**An attempt at a geometrical proof**

**that the proportion of level n Collatz numbers in a large region tends to 1 in 2(3^n)/3 of the outputs produced by the function described in my previous post.****First I'm going to show how Level 1 and Level 2 integer outputs from the function tend to limits of 1 in 2 and 1 in 6, then I want to extrapolate from this to higher levels.**

**1. Level 1**

(To recap, the Level 1 inputs to the function are 2^n-1 where 2^n > 4. The outputs are (2^n-1)/3)

2^n numbers alternate between 1 and 2 mod 3

So 2^n - 1 alternates between 0 and 1 mod 3.

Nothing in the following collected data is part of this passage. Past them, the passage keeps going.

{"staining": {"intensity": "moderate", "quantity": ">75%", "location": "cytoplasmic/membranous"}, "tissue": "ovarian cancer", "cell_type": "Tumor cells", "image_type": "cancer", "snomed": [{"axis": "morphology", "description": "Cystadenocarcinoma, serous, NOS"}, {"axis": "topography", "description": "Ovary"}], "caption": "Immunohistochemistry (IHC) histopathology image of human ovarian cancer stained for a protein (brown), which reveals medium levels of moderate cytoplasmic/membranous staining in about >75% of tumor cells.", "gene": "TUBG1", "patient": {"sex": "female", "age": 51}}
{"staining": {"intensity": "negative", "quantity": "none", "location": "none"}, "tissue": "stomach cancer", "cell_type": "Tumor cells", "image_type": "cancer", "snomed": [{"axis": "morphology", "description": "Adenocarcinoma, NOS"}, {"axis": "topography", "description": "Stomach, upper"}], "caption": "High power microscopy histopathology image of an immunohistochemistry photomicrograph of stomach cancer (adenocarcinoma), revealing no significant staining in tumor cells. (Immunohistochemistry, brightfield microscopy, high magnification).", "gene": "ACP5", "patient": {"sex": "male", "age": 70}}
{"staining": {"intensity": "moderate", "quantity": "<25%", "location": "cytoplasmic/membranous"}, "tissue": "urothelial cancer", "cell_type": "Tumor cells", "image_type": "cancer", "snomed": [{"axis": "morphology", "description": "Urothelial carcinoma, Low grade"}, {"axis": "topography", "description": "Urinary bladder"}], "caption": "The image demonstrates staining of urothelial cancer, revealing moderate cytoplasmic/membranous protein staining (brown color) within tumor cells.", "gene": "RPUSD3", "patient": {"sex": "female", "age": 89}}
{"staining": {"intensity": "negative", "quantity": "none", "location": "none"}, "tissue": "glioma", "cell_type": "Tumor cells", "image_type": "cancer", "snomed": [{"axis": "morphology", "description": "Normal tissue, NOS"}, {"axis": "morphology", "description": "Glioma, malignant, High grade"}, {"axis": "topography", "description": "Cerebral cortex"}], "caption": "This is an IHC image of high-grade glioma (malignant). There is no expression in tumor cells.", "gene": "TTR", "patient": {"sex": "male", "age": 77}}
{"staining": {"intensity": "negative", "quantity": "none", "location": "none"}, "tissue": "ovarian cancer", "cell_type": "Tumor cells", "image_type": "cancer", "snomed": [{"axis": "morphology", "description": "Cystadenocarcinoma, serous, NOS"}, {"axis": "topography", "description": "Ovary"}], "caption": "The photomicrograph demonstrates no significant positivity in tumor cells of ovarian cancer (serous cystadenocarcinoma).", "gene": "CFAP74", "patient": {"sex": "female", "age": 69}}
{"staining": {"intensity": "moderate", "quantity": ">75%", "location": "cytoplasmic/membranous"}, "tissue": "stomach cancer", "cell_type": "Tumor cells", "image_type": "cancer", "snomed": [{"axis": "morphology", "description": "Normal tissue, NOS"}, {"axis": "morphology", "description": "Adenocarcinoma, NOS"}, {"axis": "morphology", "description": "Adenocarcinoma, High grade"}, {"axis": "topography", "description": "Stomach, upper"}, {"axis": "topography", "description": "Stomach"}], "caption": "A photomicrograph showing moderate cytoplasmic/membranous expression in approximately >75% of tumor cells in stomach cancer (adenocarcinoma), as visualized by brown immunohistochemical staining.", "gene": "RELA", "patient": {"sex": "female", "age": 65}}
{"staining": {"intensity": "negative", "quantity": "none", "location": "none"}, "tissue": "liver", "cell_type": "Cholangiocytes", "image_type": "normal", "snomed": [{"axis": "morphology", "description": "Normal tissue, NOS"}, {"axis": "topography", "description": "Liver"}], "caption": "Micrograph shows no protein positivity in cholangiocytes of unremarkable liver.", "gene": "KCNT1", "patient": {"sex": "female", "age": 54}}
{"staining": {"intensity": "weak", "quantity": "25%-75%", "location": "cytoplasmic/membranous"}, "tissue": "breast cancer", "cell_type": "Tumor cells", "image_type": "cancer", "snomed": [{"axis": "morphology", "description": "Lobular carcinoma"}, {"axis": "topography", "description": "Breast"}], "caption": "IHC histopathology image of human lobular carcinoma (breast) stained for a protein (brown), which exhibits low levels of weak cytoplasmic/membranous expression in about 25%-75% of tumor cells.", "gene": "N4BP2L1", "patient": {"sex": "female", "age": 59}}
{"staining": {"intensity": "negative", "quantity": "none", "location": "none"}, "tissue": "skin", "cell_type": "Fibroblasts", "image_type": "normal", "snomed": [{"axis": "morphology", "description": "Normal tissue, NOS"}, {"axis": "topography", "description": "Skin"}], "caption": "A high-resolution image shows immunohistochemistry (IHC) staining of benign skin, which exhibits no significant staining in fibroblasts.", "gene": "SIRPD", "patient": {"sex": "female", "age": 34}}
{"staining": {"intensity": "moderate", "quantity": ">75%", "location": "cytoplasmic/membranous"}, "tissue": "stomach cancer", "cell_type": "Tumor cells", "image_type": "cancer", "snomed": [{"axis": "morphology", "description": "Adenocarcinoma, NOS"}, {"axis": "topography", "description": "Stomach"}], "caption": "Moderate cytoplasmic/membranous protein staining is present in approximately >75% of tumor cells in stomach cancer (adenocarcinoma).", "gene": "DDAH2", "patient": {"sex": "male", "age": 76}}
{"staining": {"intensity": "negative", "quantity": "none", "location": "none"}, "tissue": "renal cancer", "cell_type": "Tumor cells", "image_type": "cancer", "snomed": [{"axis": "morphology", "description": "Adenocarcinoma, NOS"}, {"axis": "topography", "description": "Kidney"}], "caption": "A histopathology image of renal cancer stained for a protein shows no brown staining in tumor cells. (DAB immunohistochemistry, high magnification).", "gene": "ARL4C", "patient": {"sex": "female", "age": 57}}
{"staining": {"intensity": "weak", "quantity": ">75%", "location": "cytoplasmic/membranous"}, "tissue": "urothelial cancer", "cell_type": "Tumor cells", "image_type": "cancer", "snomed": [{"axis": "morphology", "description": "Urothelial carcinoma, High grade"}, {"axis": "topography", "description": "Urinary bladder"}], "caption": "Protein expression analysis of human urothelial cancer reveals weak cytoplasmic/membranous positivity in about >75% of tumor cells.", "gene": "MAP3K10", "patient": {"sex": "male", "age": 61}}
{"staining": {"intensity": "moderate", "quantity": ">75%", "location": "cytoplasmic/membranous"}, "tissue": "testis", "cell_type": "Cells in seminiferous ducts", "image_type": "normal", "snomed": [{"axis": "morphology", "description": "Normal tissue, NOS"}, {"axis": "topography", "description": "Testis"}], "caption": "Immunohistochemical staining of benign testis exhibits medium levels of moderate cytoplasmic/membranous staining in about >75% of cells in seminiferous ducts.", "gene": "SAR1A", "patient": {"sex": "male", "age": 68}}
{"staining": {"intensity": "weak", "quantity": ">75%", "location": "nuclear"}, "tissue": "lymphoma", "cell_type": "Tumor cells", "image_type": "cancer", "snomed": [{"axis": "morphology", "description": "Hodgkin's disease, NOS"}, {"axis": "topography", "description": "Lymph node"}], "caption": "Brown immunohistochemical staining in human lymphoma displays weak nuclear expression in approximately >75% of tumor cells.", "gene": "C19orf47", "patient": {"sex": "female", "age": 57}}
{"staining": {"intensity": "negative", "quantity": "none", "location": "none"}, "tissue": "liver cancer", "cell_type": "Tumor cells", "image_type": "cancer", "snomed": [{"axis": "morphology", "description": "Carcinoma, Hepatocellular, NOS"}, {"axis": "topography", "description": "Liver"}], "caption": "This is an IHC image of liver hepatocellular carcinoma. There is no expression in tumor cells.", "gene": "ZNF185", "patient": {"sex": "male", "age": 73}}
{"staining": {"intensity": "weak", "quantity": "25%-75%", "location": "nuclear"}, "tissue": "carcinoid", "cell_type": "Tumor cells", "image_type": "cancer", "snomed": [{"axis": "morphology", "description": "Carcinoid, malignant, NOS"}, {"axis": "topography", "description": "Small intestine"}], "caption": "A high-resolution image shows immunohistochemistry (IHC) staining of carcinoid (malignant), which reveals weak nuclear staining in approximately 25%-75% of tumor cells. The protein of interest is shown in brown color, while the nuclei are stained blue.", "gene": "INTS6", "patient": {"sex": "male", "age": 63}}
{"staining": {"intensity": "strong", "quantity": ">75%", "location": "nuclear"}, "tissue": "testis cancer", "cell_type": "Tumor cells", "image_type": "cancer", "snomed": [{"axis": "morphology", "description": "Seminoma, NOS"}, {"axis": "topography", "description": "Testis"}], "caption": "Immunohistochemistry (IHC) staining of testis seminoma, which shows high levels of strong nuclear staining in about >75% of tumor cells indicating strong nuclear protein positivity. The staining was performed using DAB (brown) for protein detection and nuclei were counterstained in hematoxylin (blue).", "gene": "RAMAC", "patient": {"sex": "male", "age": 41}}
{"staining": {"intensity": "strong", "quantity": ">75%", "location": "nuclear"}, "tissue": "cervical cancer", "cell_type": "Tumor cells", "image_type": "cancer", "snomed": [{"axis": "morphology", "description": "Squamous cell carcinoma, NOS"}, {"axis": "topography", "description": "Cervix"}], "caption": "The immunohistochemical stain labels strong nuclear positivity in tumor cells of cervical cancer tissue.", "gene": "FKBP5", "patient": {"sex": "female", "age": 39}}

When 2^n-1 = 0 mod 3 the output (2^n-1)/3) is an integer.

The series of outputs is 7/3, 5, 31/3, 21, 127/3, 85...

So the proportion of integer outputs is 0, 1/2, 1/3, 1/2, 2/5, 1/2, and this continues to alternate between p/(2p+1) and 1/2, with the value of p growing so that p(2p+1) tends towards a limit of 0.5

**Therefore the proportion of Level 1 integers output by level 1 inputs tends towards 1 in 2 .**

**2. Level 2**

To recap, level 2 inputs = 2^n - (1 + 2^m) where n > m+2. The outputs are (2^n - (3 + 2^m))/9

First, here is a 6x6 grid of integer outputs from a calculation of this sort (to start with we can ignore the restriction q < 2^n/4).

2^n increases along the horizontal axis. q increases down the vertical axis.

9 is a power of 3.

Every prime power (except powers of 2) has a primitive root; thus the multiplicative group of integers modulo 3

^{n}is cyclic. (I've quoted this - I hope it is the right terminology - in this case what I mean is that as we double from 1 mod 9 we will pass through each residue class mod 9 other than multiples of 3 before returning to 1).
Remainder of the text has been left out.